The past five years have been a battle for what it means to be a human. The pandemic established a collective understanding of frightening bio-class relations. For example people who had stable jobs in Finland, could form social bubbles and sit the pandemic out. Thanks to economic preconditions, which many did not notice underlying our society, some became richer in the process. This is well illustrated by how government substitutes benefited business owners but not workers.

Finnish politicians and ruling classes unanimously accepted that “hygiene” and “health” meant that people in the service industry should work in unsafe conditions. Low income workers who continued working, risked their lives. For example the nurses strike was not met with public support nor sympathy. This grand reveal of the foundations of Finnish wellbeing is within living memory.

But there is an asymmetry in knowledge which the pandemic produced. People who chose personal “hygiene” and “health” do not understand the mechanisms which constituted their wellbeing. With out an understanding of how privileges were maintained, Hygge is death! If a war breaks out in Finland, the same classes of people who were made richer by the pandemic will profit and the people who are forced to servitude, such as Wolt Couriers, forced entrepreneurs and low ranking wage labourers will be put at risk.

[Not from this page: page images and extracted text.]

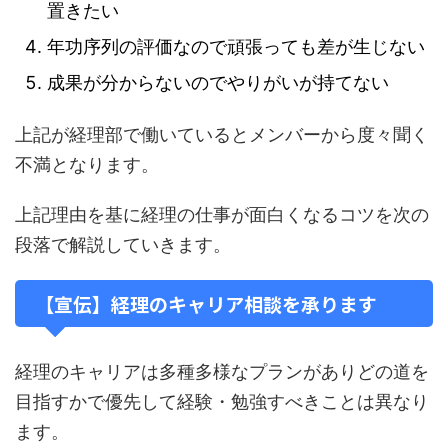
置きたい
年功序列の評価なので頑張っても差が生じない
成果が分からないのでやりがいが持てない
上記が経理部で働いているとメンバーから度々聞く
不満となります。
上記理由を基に経理の仕事が面白くなるコツを次の
段落で解説していきます。
【宣伝】経理のキャリア相談を承ります
経理のキャリアは多種多様なプランがありどの道を
目指すかで優先して経験・勉強すべきことは異なり
ます。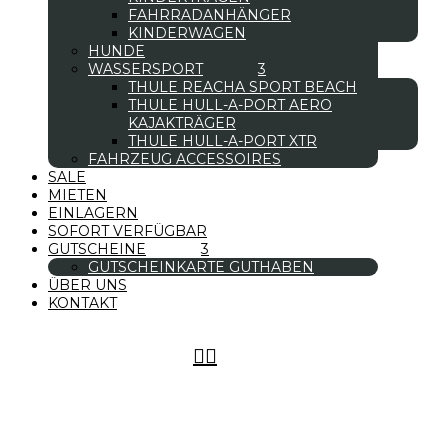
FAHRRADANHÄNGER
KINDERWAGEN
HUNDE
WASSERSPORT
THULE REACHA SPORT BEACH
THULE HULL-A-PORT AERO
KAJAKTRÄGER
THULE HULL-A-PORT XTR
FAHRZEUG ACCESSOIRES
SALE
MIETEN
EINLAGERN
SOFORT VERFÜGBAR
GUTSCHEINE
GUTSCHEINKARTE GUTHABEN
ÜBER UNS
KONTAKT

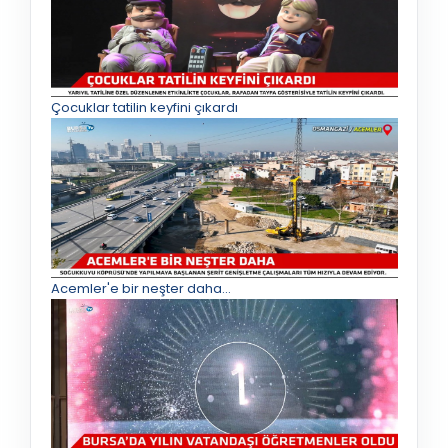
Çocuklar tatilin keyfini çıkardı
Acemler'e bir neşter daha...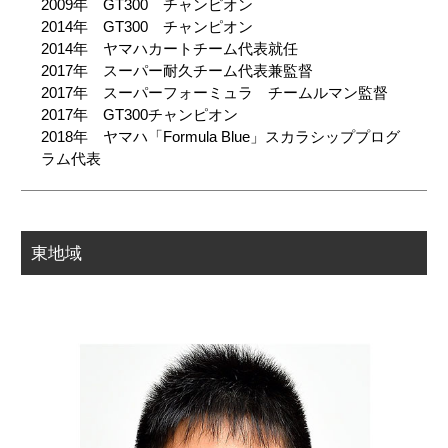
2009年 GT300 チャンピオン
2014年 GT300 チャンピオン
2014年 ヤマハカートチーム代表就任
2017年 スーパー耐久チーム代表兼監督
2017年 スーパーフォーミュラ チームルマン監督
2017年 GT300チャンピオン
2018年 ヤマハ「Formula Blue」スカラシッププログ
ラム代表
東地域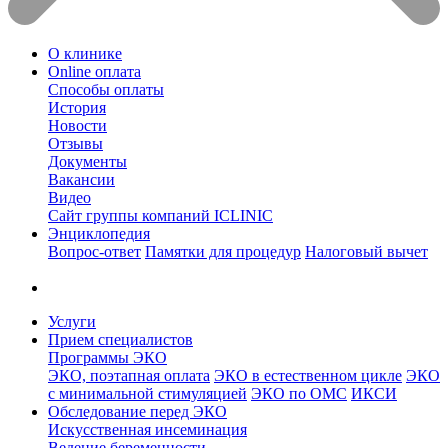
О клинике
Online оплата
Способы оплаты
История
Новости
Отзывы
Документы
Вакансии
Видео
Сайт группы компаний ICLINIC
Энциклопедия
Вопрос-ответ
Памятки для процедур
Налоговый вычет
Услуги
Прием специалистов
Программы ЭКО
ЭКО, поэтапная оплата
ЭКО в естественном цикле
ЭКО
с минимальной стимуляцией
ЭКО по ОМС
ИКСИ
Обследование перед ЭКО
Искусственная инсеминация
Ведение беременности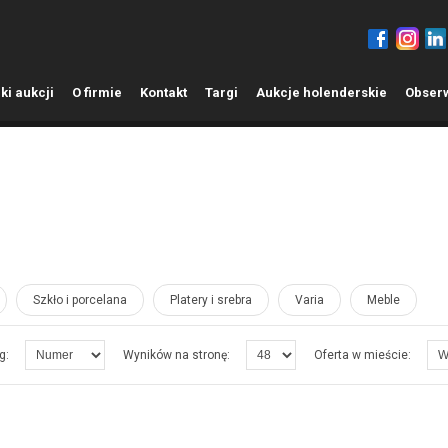
ki aukcji
O
firmie
K
ontakt
T
argi
A
ukcje holenderskie
O
bser
Szkło i porcelana
Platery i srebra
Varia
Meble
g:
Wyników na stronę:
Oferta w mieście: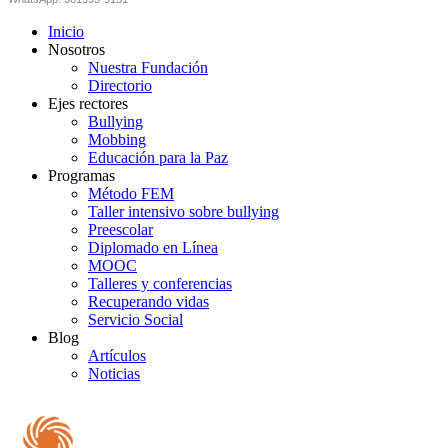
Inicio
Nosotros
Nuestra Fundación
Directorio
Ejes rectores
Bullying
Mobbing
Educación para la Paz
Programas
Método FEM
Taller intensivo sobre bullying
Preescolar
Diplomado en Línea
MOOC
Talleres y conferencias
Recuperando vidas
Servicio Social
Blog
Artículos
Noticias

A leading researcher of the The Finnish Institute of International Affairs Charly Salonius-Pasternak was provided a platform on YLE to give people instructions to prepare for a war in the next two years. They are telling people to be physically fit for war by 2025. Their prompt is a performance of the absence of political imagination of our corrupt elites. They have lost hope and do not understand what they are asking for.

We are not witnessing Finland and other warmongering European nations revealing “double standards” or stumbling with rhetorical inconsistencies in their support of Israeli apartheid politics and the bombing of Gaza. Our leaders are involved in this genocide with intent. The critique which postcolonial thought has underlined is revealed as truth: The concept of human rights is used primarily as a tool for imposing whiteness, Eurocentric models and geopolitical power relations that are favourable to the West.

The post-war momentum has been appropriated by parties which are organized for growth and are willing to bargain for human rights for profits. This has to be changed. If we start bargaining with human rights, we will lose. People who can imagine, negotiate and discuss, listen and understand are more needed than ever.

Enjoying to read Israelin kansanmurhataktiikat – havaintoja epäinhimillistämisestä, eläimellistämisestä ja vegaanipesusta [Israels geneciotial tactics…] (2023) by Freja Högback, Sanna Karhu, Lumi Kauppinen and Helinä Ääri.